* Data shown *
-------
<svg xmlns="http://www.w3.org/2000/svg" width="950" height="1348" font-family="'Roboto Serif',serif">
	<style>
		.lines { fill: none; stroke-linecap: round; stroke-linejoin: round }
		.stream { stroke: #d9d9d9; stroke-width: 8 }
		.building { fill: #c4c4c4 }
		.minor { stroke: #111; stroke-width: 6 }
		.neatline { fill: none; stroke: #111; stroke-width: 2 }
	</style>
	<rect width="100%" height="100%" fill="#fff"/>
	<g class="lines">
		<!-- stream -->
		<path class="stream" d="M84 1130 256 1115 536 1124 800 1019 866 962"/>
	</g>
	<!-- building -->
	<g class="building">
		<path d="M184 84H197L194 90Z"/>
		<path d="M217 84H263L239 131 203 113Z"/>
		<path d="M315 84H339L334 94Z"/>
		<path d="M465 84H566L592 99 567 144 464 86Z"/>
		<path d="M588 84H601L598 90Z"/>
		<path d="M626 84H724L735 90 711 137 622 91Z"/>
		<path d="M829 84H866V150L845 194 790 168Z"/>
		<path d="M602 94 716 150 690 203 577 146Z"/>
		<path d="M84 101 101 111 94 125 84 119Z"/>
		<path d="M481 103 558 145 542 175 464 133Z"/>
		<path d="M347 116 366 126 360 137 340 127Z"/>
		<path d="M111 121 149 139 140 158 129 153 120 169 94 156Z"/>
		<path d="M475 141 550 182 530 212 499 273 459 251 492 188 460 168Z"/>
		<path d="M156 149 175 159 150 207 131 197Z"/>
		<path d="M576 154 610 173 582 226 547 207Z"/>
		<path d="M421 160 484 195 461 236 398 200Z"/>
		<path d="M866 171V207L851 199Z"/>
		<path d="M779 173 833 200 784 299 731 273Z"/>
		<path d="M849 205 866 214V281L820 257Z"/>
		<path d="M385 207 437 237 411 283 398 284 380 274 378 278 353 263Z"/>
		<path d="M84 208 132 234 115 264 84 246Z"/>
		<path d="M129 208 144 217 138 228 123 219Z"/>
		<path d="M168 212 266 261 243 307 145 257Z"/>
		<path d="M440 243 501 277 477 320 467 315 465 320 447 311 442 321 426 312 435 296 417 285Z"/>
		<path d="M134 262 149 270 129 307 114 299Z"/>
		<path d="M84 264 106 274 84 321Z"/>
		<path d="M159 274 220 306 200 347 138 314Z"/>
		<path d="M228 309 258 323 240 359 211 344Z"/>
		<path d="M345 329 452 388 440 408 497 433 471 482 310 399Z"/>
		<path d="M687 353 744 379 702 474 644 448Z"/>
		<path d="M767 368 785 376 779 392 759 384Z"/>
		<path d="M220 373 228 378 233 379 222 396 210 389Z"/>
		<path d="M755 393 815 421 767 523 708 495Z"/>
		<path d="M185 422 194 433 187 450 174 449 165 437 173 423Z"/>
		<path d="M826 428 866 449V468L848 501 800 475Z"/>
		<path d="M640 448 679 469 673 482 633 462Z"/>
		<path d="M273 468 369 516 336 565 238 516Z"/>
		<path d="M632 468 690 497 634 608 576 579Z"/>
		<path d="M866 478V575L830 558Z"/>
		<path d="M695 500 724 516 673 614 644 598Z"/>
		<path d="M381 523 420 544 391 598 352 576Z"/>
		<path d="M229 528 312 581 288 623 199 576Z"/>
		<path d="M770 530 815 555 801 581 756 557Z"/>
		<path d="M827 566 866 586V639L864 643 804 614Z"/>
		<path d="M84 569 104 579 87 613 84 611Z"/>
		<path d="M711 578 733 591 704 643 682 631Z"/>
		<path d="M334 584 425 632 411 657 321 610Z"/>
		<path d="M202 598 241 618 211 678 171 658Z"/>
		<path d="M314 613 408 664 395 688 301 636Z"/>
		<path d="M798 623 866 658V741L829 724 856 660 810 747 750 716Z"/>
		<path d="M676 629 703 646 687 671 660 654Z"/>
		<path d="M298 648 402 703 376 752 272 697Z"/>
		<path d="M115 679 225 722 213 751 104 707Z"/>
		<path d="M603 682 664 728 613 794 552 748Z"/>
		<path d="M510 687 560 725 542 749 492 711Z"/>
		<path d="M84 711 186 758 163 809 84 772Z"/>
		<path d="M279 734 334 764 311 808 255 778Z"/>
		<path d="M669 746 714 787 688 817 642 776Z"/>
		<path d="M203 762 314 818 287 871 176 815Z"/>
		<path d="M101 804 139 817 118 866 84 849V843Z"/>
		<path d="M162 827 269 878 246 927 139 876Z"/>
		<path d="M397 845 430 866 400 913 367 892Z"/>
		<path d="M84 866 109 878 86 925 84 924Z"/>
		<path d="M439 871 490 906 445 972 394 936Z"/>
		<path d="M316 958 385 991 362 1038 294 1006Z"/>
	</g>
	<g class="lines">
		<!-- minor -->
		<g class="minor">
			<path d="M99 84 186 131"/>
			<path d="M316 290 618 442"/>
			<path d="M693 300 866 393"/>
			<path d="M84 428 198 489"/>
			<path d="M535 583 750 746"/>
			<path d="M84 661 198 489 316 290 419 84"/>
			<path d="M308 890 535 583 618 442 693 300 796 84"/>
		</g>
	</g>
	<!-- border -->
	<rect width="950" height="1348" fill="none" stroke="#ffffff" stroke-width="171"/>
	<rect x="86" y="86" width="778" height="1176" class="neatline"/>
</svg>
-------
* Brief *
For each line in the listing, return it exactly as shown.

* Answer to the exercise *
<svg xmlns="http://www.w3.org/2000/svg" width="950" height="1348" font-family="'Roboto Serif',serif">
	<style>
		.lines { fill: none; stroke-linecap: round; stroke-linejoin: round }
		.stream { stroke: #d9d9d9; stroke-width: 8 }
		.building { fill: #c4c4c4 }
		.minor { stroke: #111; stroke-width: 6 }
		.neatline { fill: none; stroke: #111; stroke-width: 2 }
	</style>
	<rect width="100%" height="100%" fill="#fff"/>
	<g class="lines">
		<!-- stream -->
		<path class="stream" d="M84 1130 256 1115 536 1124 800 1019 866 962"/>
	</g>
	<!-- building -->
	<g class="building">
		<path d="M184 84H197L194 90Z"/>
		<path d="M217 84H263L239 131 203 113Z"/>
		<path d="M315 84H339L334 94Z"/>
		<path d="M465 84H566L592 99 567 144 464 86Z"/>
		<path d="M588 84H601L598 90Z"/>
		<path d="M626 84H724L735 90 711 137 622 91Z"/>
		<path d="M829 84H866V150L845 194 790 168Z"/>
		<path d="M602 94 716 150 690 203 577 146Z"/>
		<path d="M84 101 101 111 94 125 84 119Z"/>
		<path d="M481 103 558 145 542 175 464 133Z"/>
		<path d="M347 116 366 126 360 137 340 127Z"/>
		<path d="M111 121 149 139 140 158 129 153 120 169 94 156Z"/>
		<path d="M475 141 550 182 530 212 499 273 459 251 492 188 460 168Z"/>
		<path d="M156 149 175 159 150 207 131 197Z"/>
		<path d="M576 154 610 173 582 226 547 207Z"/>
		<path d="M421 160 484 195 461 236 398 200Z"/>
		<path d="M866 171V207L851 199Z"/>
		<path d="M779 173 833 200 784 299 731 273Z"/>
		<path d="M849 205 866 214V281L820 257Z"/>
		<path d="M385 207 437 237 411 283 398 284 380 274 378 278 353 263Z"/>
		<path d="M84 208 132 234 115 264 84 246Z"/>
		<path d="M129 208 144 217 138 228 123 219Z"/>
		<path d="M168 212 266 261 243 307 145 257Z"/>
		<path d="M440 243 501 277 477 320 467 315 465 320 447 311 442 321 426 312 435 296 417 285Z"/>
		<path d="M134 262 149 270 129 307 114 299Z"/>
		<path d="M84 264 106 274 84 321Z"/>
		<path d="M159 274 220 306 200 347 138 314Z"/>
		<path d="M228 309 258 323 240 359 211 344Z"/>
		<path d="M345 329 452 388 440 408 497 433 471 482 310 399Z"/>
		<path d="M687 353 744 379 702 474 644 448Z"/>
		<path d="M767 368 785 376 779 392 759 384Z"/>
		<path d="M220 373 228 378 233 379 222 396 210 389Z"/>
		<path d="M755 393 815 421 767 523 708 495Z"/>
		<path d="M185 422 194 433 187 450 174 449 165 437 173 423Z"/>
		<path d="M826 428 866 449V468L848 501 800 475Z"/>
		<path d="M640 448 679 469 673 482 633 462Z"/>
		<path d="M273 468 369 516 336 565 238 516Z"/>
		<path d="M632 468 690 497 634 608 576 579Z"/>
		<path d="M866 478V575L830 558Z"/>
		<path d="M695 500 724 516 673 614 644 598Z"/>
		<path d="M381 523 420 544 391 598 352 576Z"/>
		<path d="M229 528 312 581 288 623 199 576Z"/>
		<path d="M770 530 815 555 801 581 756 557Z"/>
		<path d="M827 566 866 586V639L864 643 804 614Z"/>
		<path d="M84 569 104 579 87 613 84 611Z"/>
		<path d="M711 578 733 591 704 643 682 631Z"/>
		<path d="M334 584 425 632 411 657 321 610Z"/>
		<path d="M202 598 241 618 211 678 171 658Z"/>
		<path d="M314 613 408 664 395 688 301 636Z"/>
		<path d="M798 623 866 658V741L829 724 856 660 810 747 750 716Z"/>
		<path d="M676 629 703 646 687 671 660 654Z"/>
		<path d="M298 648 402 703 376 752 272 697Z"/>
		<path d="M115 679 225 722 213 751 104 707Z"/>
		<path d="M603 682 664 728 613 794 552 748Z"/>
		<path d="M510 687 560 725 542 749 492 711Z"/>
		<path d="M84 711 186 758 163 809 84 772Z"/>
		<path d="M279 734 334 764 311 808 255 778Z"/>
		<path d="M669 746 714 787 688 817 642 776Z"/>
		<path d="M203 762 314 818 287 871 176 815Z"/>
		<path d="M101 804 139 817 118 866 84 849V843Z"/>
		<path d="M162 827 269 878 246 927 139 876Z"/>
		<path d="M397 845 430 866 400 913 367 892Z"/>
		<path d="M84 866 109 878 86 925 84 924Z"/>
		<path d="M439 871 490 906 445 972 394 936Z"/>
		<path d="M316 958 385 991 362 1038 294 1006Z"/>
	</g>
	<g class="lines">
		<!-- minor -->
		<g class="minor">
			<path d="M99 84 186 131"/>
			<path d="M316 290 618 442"/>
			<path d="M693 300 866 393"/>
			<path d="M84 428 198 489"/>
			<path d="M535 583 750 746"/>
			<path d="M84 661 198 489 316 290 419 84"/>
			<path d="M308 890 535 583 618 442 693 300 796 84"/>
		</g>
	</g>
	<!-- border -->
	<rect width="950" height="1348" fill="none" stroke="#ffffff" stroke-width="171"/>
	<rect x="86" y="86" width="778" height="1176" class="neatline"/>
</svg>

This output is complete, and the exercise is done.